Start of RECORDS TO USE

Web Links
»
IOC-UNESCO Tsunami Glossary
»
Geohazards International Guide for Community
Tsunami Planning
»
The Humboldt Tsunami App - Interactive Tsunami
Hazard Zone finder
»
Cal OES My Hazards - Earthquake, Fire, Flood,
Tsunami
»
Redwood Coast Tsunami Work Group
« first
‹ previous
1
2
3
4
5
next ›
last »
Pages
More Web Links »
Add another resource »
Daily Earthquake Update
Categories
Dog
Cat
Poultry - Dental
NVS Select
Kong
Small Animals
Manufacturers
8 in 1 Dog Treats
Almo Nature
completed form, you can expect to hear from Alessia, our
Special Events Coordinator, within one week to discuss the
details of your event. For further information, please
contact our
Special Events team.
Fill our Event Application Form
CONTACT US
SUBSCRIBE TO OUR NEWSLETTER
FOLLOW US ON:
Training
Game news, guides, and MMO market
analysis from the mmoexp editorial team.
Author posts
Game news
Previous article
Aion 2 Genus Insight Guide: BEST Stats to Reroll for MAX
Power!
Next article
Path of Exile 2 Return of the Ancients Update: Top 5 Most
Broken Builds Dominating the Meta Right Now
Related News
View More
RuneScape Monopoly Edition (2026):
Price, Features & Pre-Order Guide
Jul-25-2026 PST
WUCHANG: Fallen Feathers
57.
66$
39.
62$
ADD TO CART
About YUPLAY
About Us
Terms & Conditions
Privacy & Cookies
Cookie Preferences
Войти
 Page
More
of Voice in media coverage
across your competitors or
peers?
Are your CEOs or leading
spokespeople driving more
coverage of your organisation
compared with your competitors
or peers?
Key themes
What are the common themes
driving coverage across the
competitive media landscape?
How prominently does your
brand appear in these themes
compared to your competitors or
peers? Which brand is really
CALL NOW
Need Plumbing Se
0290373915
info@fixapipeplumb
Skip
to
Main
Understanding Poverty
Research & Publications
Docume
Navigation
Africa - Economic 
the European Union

End of RECORDS TO USE

PROBLEM:
Reproduce the text of each record above word for word, keeping every line break and symbol as given.

ANSWER TO THE PROBLEM:
Web Links
»
IOC-UNESCO Tsunami Glossary
»
Geohazards International Guide for Community
Tsunami Planning
»
The Humboldt Tsunami App - Interactive Tsunami
Hazard Zone finder
»
Cal OES My Hazards - Earthquake, Fire, Flood,
Tsunami
»
Redwood Coast Tsunami Work Group
« first
‹ previous
1
2
3
4
5
next ›
last »
Pages
More Web Links »
Add another resource »
Daily Earthquake Update
Categories
Dog
Cat
Poultry - Dental
NVS Select
Kong
Small Animals
Manufacturers
8 in 1 Dog Treats
Almo Nature
completed form, you can expect to hear from Alessia, our
Special Events Coordinator, within one week to discuss the
details of your event. For further information, please
contact our
Special Events team.
Fill our Event Application Form
CONTACT US
SUBSCRIBE TO OUR NEWSLETTER
FOLLOW US ON:
Training
Game news, guides, and MMO market
analysis from the mmoexp editorial team.
Author posts
Game news
Previous article
Aion 2 Genus Insight Guide: BEST Stats to Reroll for MAX
Power!
Next article
Path of Exile 2 Return of the Ancients Update: Top 5 Most
Broken Builds Dominating the Meta Right Now
Related News
View More
RuneScape Monopoly Edition (2026):
Price, Features & Pre-Order Guide
Jul-25-2026 PST
WUCHANG: Fallen Feathers
57.
66$
39.
62$
ADD TO CART
About YUPLAY
About Us
Terms & Conditions
Privacy & Cookies
Cookie Preferences
Войти
 Page
More
of Voice in media coverage
across your competitors or
peers?
Are your CEOs or leading
spokespeople driving more
coverage of your organisation
compared with your competitors
or peers?
Key themes
What are the common themes
driving coverage across the
competitive media landscape?
How prominently does your
brand appear in these themes
compared to your competitors or
peers? Which brand is really
CALL NOW
Need Plumbing Se
0290373915
info@fixapipeplumb
Skip
to
Main
Understanding Poverty
Research & Publications
Docume
Navigation
Africa - Economic 
the European Union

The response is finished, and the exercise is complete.